Another testimony about Bar Kokhba is the story of the siege of Betar and Bar Kokhba's downfall:

"For three and a half years Hadrian surrounded Betar. Rabbi Elazar Hamodai would sit on sackcloth and ashes and pray every day, saying: Lord of the Universe, do not sit in judgment today! Hadrian wanted to leave. A Samaritan said to him: Don’t leave! I’ll show you what to do to capture the city. He entered the city through a sewer pipe. He found Rabbi Elazar Hamodai standing in prayer. The Samaritan acted as if whispering in his ear. The townspeople saw this and brought him to Bar Koziba. They said to him: We saw this elder conversing with your friend. Bar Koziba said to the Samaritan: What did you say to him and what did he say to you? The Samaritan said: If I tell you, the king will kill me, and if not, you will kill me. Better the king kills me and not you. The Samaritan added and said: He told me he will surrender the city. Bar Koziba came to Rabbi Elazar Hamodai and said: What did this Samaritan say to you? Rabbi Elazar said: Nothing! Bar Koziba said: What did you say to him? Rabbi Elazar: Nothing! Bar Koziba kicked him once and killed him. Immediately a heavenly voice emerged and said (Zechariah 11:17): "Woe to the worthless shepherd who forsakes the flock! A sword upon his arm and upon his right eye! His arm will wither and his right eye will grow dim." You killed Rabbi Elazar Hamodai, the arm and right eye of Israel. Therefore, that man's arm will wither and his right eye grow dim. Immediately Betar was captured and Bar Koziba killed." —Jerusalem Talmud, Ta'anit, 4:4.

On the one hand, Rabbi Elazar Hamodai's support for the revolt is evident, but the conflict between the sides and the sage's killing by Bar Kokhba provide clear signs of tension between the sages and Bar Kokhba. This tension even leads to the sages' interpretation of Bar Kokhba's death and the revolt's failure according to some accounts.

Additional criticism is brought that Bar Kokhba would say before battles: "Master of the Universe, neither help nor hinder us." From the proximity to the Rabbi Elazar Hamodai story, this also seems to be criticism.

==Participation of Rabbi Akiva's students in the revolt==
According to Jewish sources, Rabbi Akiva had 24,000 students who died in a short period between Passover and Shavuot, because they did not show proper respect for one another.

Most researchers argue that since the Geonic period it was accepted in Judaism that Rabbi Akiva's students died at the hands of the Roman army.

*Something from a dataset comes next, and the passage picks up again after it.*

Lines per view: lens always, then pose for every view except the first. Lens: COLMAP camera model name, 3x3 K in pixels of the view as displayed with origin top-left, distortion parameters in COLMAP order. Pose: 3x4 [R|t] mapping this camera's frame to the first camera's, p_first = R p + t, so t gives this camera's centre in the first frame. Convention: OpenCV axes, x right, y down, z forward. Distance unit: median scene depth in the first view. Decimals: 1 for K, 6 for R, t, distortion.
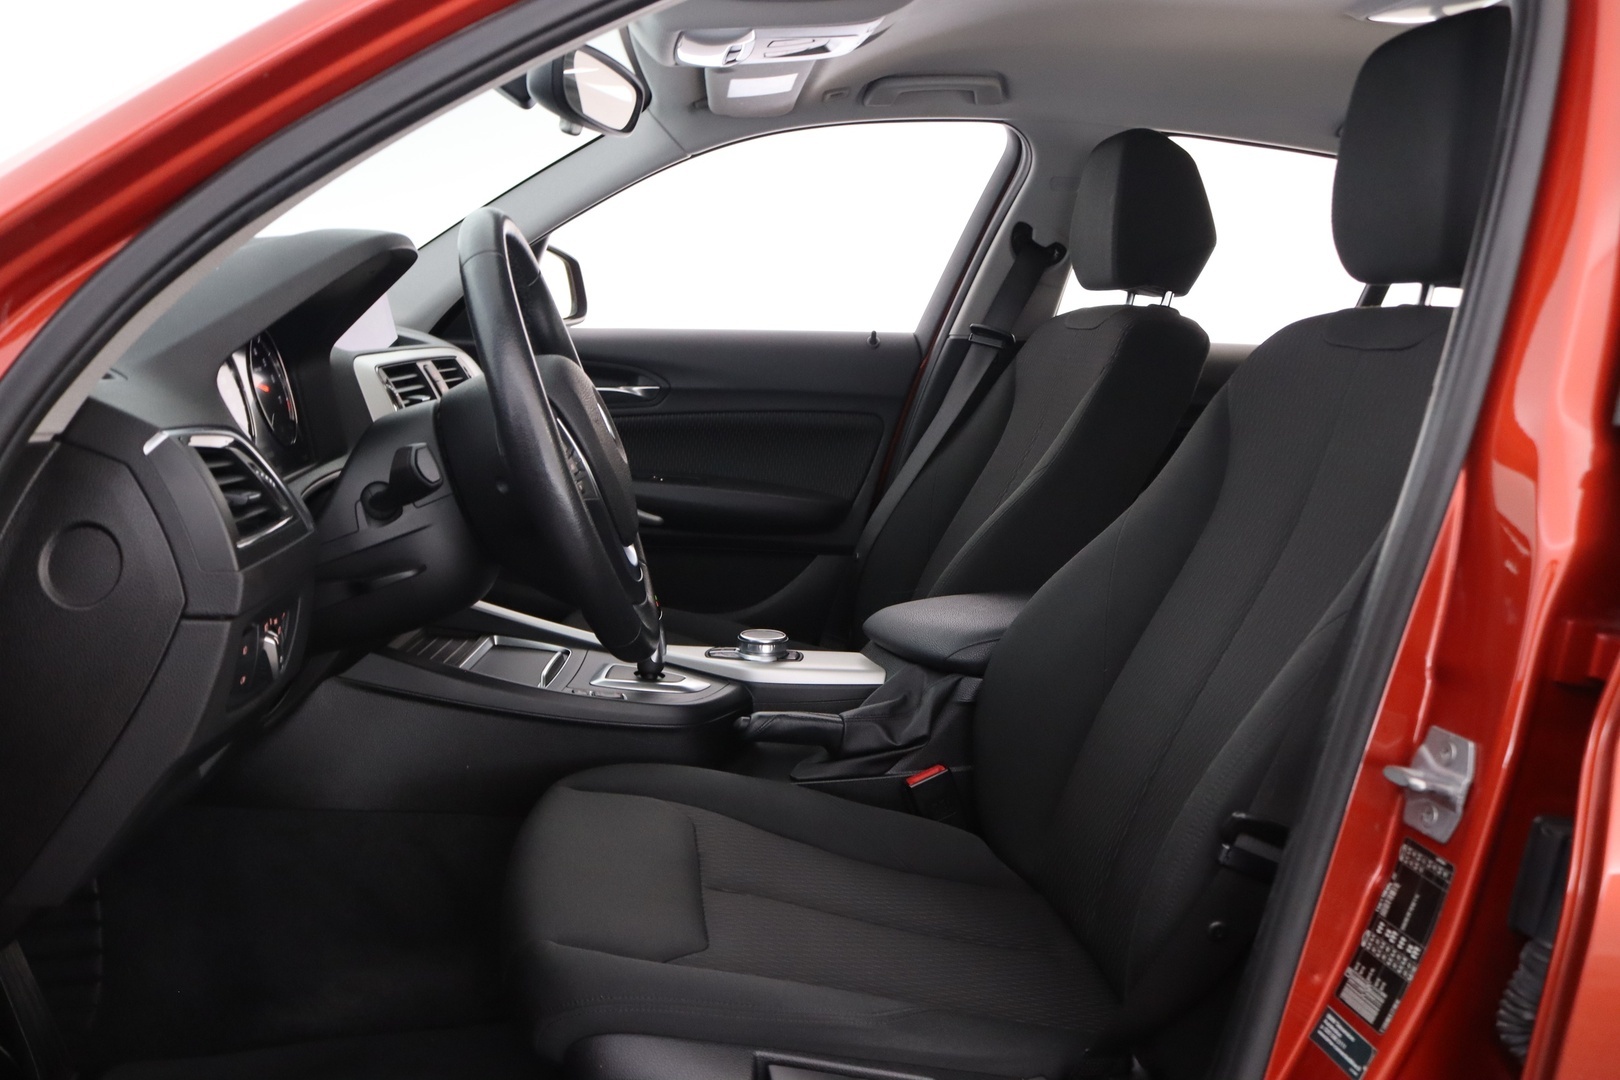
lens RADIAL K [[1347.7, 0, 810.1], [0, 1347.7, 562.0], [0, 0, 1]] dist [-0.151045, 0.170014]
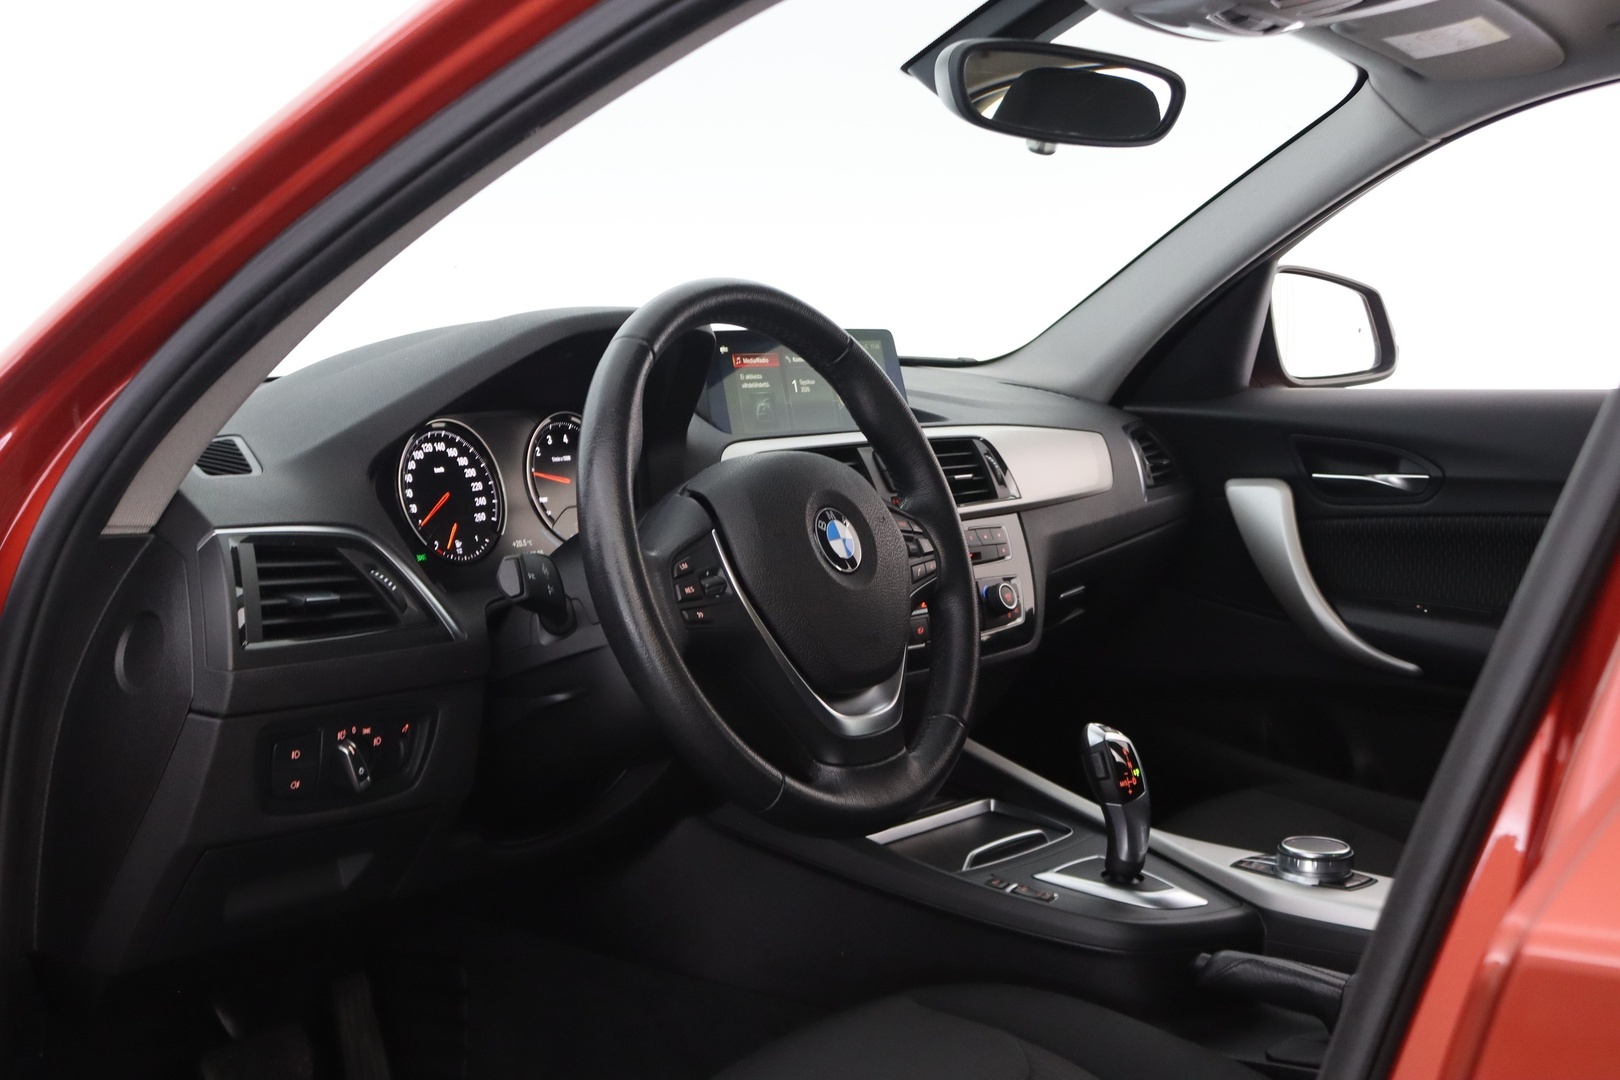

They rely on the Spanish version of Rav Sherira Gaon's Epistle which states: "And Rabbi Akiva raised many students, and there was a religious persecution [killing by the government] of Rabbi Akiva's students."

Rav Saadia Gaon in his commentary to the verse in Daniel (11:33) "And those of the people who understand shall instruct many; yet they shall stumble by the sword and by flame, by captivity and by spoil, many days", that this refers to the sword deaths of Rabbi Akiva and Rabbi Judah ben Baba during the Bar Kokhba Revolt, the flame is the burning of Rabbi Hanina ben Teradyon, the captivity is Rabbi Meir, and the spoil mentioned by Rabbi Ishmael. All these sages participated in the failed revolt, whose purpose was to test Israel.

Today, researchers such as Samuel Safrai, Aaron Oppenheimer, and Samuel Abramsky hold the view that Rabbi Akiva's students participated in the Bar Kokhba Revolt and died in battle. This was also the view of Rabbis Zvi Yehuda Kook and his student Moshe Zvi Neriah, who cited additional Talmudic sources that Rabbi Akiva and his students supported and participated in the revolt, and were persecuted even after its suppression.

Other scholars such as Gedaliah Alon believe they died of plague before the revolt, unrelated to it.